Embodying that new belief involved convincing him that writing new music would be a good thing, that it would make his brother healthier and generally lift the spirits of other people.
“Once he embodied that new belief he actually got real excited,” Sisgold said, remembering that Loggins got right back to writing songs again and ended up with the hit he wanted so badly, “For The First Time,” a song from the movie “One Fine Day” that was nominated for an Oscar and was a No. 1 single on Billboard’s adult contemporary chart in 1997.
In his blurb on the book jacket, Loggins praised Sisgold, who’s 60 and lives in Novato, as “one of the best facilitators of change I know. The techniques he shares in this book will take you where you want to go.”
Loggins may be a celebrity, but he’s not unique in having roadblocks to creativity, Sisgold points out.
“His story is a typical one, and I’ve got a ton of them in Marin County with people I’ve worked with here,” he said. “The point is that in one session over the weekend he broke through a writer’s block.”
In “What’s Your Body Telling You?,” Sisgold, a guitarist and songwriter, references the Muddy Waters’ song “I’ve Got My Mojo Working.”
“A lot of people think mojo’s sexual, but actually it’s about your charisma,” he said, noting that single people and couples are often thinking so much, that they are so in their heads, that they’re unaware of what he describes as “their own physical, visceral experience.”
He writes about working with people to get their mojo working. Or, if their mojo’s working, to get it to work better.
“If your single, and you’re saying all these cool things, but your body’s expressing a whole other message, you’re not going to attract,” he said. “I help people who are single, who want to attract, to notice what their body is telling them. What message is their billboard sending out to someone? Once they get clear on that and shift it, their mojo goes up.”

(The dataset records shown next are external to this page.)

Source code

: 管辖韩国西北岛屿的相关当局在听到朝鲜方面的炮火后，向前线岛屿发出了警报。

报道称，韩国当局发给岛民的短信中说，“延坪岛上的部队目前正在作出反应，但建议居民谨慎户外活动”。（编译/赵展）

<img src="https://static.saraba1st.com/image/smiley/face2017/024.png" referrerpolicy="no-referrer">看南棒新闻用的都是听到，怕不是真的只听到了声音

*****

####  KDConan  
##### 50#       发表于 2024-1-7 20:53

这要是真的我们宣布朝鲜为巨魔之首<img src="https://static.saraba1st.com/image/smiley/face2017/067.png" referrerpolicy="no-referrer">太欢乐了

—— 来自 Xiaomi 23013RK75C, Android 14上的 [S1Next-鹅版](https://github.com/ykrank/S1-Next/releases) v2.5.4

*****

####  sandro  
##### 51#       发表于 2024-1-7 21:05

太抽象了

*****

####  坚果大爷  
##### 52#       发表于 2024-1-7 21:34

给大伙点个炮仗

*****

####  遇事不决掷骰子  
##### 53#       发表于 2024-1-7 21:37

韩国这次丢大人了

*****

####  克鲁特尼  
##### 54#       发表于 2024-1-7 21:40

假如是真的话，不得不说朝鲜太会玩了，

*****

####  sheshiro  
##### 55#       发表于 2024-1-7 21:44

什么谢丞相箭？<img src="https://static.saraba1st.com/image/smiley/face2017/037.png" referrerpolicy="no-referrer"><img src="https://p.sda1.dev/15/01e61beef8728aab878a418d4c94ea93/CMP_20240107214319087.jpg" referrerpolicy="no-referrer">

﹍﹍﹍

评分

Sisgold likens peoples’ body language to billboards that advertise their mojo message.
“It’s important to understand what your body experience is in the moment, so that your billboard isn’t sending out the wrong message,” he explained. “Am I walking in the room down, or am I standing up straight with confidence? What is my posture saying to this person?”
He used a couple on their first date, trying to make a positive impression, as a an example of a situation when it’s time, as the title of his book suggests, to listen to what your body’s telling you.
“If I’m on a first date and I’m not breathing, if I’m leaning on the table looking needy, then I’m giving out the wrong message,” he said. “But if I know I’m cool, I’m going to take a breath, I’m going to sit back and notice that my body and my mind are sending the same message. That’s an example of somebody who, I believe, has an energy going, a charisma, who has mojo.